Wound care after surgery is an important part of the healing process – and so is knowing what signs to look for that warrant a call to your doctor. Many people don’t know that caring for your incision doesn’t stop right after it is healed! Performing scar tissue massage comes with a wealth of benefits and it’s simple to do on your own. In this blog, we share the basics of acute wound care instructions and how to perform your own scar tissue massage.
Acute wound care instructions
After surgery, your doctor will provide you with more specific instructions regarding how to care for your wound in its early stages. In general, it’s best to wear loose-fitting clothing, avoid aggravating the incision site, and keep the area clean by following the instructions on how to change your dressing as appropriate.
Call your doctor right away if you notice:
- Increased drainage or bleeding from the wound that won’t stop with direct pressure
- Excessive redness and/or warmth around the wound
- Foul odor or pus
- Increased swelling around the wound (or pain and swelling of your calf)
- Fever above 101.0°F or shaking chills
Should I massage my scar once the incision heals?
The short answer, yes! Here’s how scar tissue massage helps:
- Reduces the impact of scar tissue and will aid your recovery and function (excess scar tissue can make muscles stiff and weaker)
- Increases joint range of movement and the scar’s flexibility (this makes movements feel less restrictive and “tight”)
- Helps regain feeling in the area and decreases numbness, tingling, and soreness
- Helps improve blood flow, which promotes healing
- Drains excess fluid to reduce swelling
- May help with the appearance of your scar.
How to perform a scar tissue massage
To perform a scar tissue massage, you must wait for the incision to be completely healed. Once healed, follow these PT-approved steps:
- Apply a non-perfumed Vitamin E lotion or oil to your scar area. Vitamin E is proven to help build collagen and massaging with lotion lubricates the skin, cutting down friction.

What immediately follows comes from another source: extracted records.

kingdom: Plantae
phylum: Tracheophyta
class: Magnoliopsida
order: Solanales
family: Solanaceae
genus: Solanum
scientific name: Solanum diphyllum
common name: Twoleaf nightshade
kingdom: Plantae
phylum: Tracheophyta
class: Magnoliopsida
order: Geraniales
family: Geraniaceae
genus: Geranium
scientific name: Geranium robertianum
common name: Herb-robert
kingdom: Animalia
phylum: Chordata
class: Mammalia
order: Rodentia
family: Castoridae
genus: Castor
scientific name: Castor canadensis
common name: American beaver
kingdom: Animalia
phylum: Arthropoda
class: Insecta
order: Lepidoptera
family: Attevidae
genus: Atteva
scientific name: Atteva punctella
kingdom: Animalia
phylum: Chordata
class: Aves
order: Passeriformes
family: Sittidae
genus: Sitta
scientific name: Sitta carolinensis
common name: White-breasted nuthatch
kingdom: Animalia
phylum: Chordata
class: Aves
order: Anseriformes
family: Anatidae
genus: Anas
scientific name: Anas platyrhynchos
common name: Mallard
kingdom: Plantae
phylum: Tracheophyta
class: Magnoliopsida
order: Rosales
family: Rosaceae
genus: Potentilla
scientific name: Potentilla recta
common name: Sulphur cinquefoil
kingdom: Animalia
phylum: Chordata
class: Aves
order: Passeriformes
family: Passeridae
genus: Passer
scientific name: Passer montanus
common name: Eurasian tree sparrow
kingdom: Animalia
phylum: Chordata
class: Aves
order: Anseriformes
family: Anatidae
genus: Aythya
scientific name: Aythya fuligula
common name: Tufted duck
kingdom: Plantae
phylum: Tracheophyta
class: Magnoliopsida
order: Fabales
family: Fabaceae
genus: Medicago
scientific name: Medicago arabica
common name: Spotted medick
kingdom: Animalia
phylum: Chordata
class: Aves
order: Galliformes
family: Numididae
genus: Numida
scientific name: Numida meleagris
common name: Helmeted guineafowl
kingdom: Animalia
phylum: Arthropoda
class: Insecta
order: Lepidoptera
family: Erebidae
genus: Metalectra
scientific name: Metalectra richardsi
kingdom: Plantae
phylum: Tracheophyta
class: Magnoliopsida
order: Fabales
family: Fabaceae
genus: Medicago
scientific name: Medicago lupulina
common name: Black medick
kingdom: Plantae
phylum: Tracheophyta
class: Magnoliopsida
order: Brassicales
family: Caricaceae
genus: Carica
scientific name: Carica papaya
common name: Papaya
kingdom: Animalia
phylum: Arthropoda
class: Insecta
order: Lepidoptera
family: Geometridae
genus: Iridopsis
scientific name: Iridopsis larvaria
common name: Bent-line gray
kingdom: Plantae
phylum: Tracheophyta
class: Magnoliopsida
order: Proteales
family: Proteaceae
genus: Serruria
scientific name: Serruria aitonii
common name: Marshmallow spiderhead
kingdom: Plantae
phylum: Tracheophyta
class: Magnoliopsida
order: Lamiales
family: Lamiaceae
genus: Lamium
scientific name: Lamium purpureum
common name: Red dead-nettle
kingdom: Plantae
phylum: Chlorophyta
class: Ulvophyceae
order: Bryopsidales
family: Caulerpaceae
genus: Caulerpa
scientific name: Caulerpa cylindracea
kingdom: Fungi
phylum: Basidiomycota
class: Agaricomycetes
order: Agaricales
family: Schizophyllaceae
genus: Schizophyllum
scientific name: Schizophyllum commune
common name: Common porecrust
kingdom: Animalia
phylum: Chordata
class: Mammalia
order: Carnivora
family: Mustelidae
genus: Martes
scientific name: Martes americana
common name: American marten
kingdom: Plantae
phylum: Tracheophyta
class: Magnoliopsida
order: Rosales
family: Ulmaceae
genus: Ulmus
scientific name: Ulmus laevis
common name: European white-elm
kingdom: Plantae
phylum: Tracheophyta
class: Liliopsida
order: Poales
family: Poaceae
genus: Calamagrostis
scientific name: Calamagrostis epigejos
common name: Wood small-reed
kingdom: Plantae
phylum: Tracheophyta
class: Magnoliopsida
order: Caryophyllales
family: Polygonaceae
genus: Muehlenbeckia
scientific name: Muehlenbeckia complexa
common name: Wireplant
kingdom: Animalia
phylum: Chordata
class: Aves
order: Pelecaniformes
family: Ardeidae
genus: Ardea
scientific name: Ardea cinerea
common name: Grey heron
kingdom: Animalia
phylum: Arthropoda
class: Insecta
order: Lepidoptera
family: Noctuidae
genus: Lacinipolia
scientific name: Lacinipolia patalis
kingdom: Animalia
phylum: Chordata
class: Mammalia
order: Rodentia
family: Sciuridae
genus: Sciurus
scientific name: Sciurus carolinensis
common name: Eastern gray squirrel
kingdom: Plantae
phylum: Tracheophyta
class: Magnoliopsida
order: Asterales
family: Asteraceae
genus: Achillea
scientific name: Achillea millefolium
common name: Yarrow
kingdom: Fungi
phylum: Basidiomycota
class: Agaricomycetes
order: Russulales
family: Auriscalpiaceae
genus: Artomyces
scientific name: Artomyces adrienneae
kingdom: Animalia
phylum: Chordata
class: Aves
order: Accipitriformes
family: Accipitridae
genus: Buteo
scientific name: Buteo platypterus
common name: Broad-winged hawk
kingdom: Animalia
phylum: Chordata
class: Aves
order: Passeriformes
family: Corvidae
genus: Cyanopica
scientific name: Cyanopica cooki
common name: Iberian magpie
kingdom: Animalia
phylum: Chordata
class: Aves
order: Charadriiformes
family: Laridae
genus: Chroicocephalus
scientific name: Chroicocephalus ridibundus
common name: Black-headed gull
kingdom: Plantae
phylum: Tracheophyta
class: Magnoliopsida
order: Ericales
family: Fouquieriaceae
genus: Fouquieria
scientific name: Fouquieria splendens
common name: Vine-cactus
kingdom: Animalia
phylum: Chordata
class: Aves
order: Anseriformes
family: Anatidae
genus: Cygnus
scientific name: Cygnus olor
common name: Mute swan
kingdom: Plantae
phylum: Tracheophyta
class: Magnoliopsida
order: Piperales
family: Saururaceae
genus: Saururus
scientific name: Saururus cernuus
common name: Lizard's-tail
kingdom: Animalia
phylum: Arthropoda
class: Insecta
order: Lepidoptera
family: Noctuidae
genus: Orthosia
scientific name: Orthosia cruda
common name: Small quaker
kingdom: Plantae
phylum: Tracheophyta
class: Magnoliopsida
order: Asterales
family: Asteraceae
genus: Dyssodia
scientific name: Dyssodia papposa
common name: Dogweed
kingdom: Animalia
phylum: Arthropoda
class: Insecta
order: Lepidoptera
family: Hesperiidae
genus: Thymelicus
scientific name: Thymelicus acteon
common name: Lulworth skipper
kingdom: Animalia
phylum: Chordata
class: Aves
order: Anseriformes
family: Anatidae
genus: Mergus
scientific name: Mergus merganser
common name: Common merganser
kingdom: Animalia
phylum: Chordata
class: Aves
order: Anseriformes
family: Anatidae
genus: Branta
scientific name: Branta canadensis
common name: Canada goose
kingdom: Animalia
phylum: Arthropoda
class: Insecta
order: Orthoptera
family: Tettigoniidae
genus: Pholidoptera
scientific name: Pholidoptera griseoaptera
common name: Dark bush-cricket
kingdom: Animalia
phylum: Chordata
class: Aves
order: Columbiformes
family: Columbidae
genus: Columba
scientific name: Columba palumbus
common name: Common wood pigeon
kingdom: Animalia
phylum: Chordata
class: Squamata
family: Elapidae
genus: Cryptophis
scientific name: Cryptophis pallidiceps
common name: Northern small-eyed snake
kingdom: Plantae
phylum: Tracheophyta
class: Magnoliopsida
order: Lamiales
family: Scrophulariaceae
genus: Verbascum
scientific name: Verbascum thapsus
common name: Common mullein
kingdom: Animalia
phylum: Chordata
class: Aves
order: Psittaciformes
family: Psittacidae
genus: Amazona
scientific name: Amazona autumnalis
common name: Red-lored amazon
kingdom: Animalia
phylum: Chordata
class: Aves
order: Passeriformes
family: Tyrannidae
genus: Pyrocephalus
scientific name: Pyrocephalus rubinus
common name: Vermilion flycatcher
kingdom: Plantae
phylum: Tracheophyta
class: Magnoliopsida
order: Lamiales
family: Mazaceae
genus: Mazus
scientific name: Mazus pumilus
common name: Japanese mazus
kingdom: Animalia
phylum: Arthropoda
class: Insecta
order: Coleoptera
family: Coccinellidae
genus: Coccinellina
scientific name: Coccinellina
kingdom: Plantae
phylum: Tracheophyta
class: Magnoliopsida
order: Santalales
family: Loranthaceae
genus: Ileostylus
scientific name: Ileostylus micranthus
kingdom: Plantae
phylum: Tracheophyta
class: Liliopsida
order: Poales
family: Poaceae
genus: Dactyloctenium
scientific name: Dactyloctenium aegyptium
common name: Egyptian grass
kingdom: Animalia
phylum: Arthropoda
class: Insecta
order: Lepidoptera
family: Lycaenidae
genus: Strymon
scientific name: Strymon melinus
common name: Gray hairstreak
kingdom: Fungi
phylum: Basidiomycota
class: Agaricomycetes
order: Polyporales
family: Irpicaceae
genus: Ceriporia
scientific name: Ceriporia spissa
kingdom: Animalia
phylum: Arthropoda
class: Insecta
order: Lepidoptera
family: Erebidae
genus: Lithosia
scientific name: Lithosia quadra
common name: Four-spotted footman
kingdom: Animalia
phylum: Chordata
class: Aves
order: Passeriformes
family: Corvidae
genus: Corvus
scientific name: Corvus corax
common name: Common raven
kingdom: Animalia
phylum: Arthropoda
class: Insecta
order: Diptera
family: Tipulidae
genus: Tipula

- Using the pad of your thumb or finger, firmly massage in a circular motion. You should be pressing hard enough that your fingernail turns from pink to white, but it should not be painful. First, go up the scar clockwise, and work your way up and around your scar slowly while maintaining firm pressure. Switch it up by massaging counterclockwise. This will help to drain excess fluid from the area.
- Next, stretch the skin apart around your scar, and repeat the massaging with a firm circular motion using your thumb or finger.
- With pressure, slowly slide your finger up the scar. Change direction by slowly sliding back down.
- Repeat the process several times for 5 minutes or so.
- You may massage your scar for 10-15 minutes a day (our PTs recommend 2-3 times a day for 5 mins).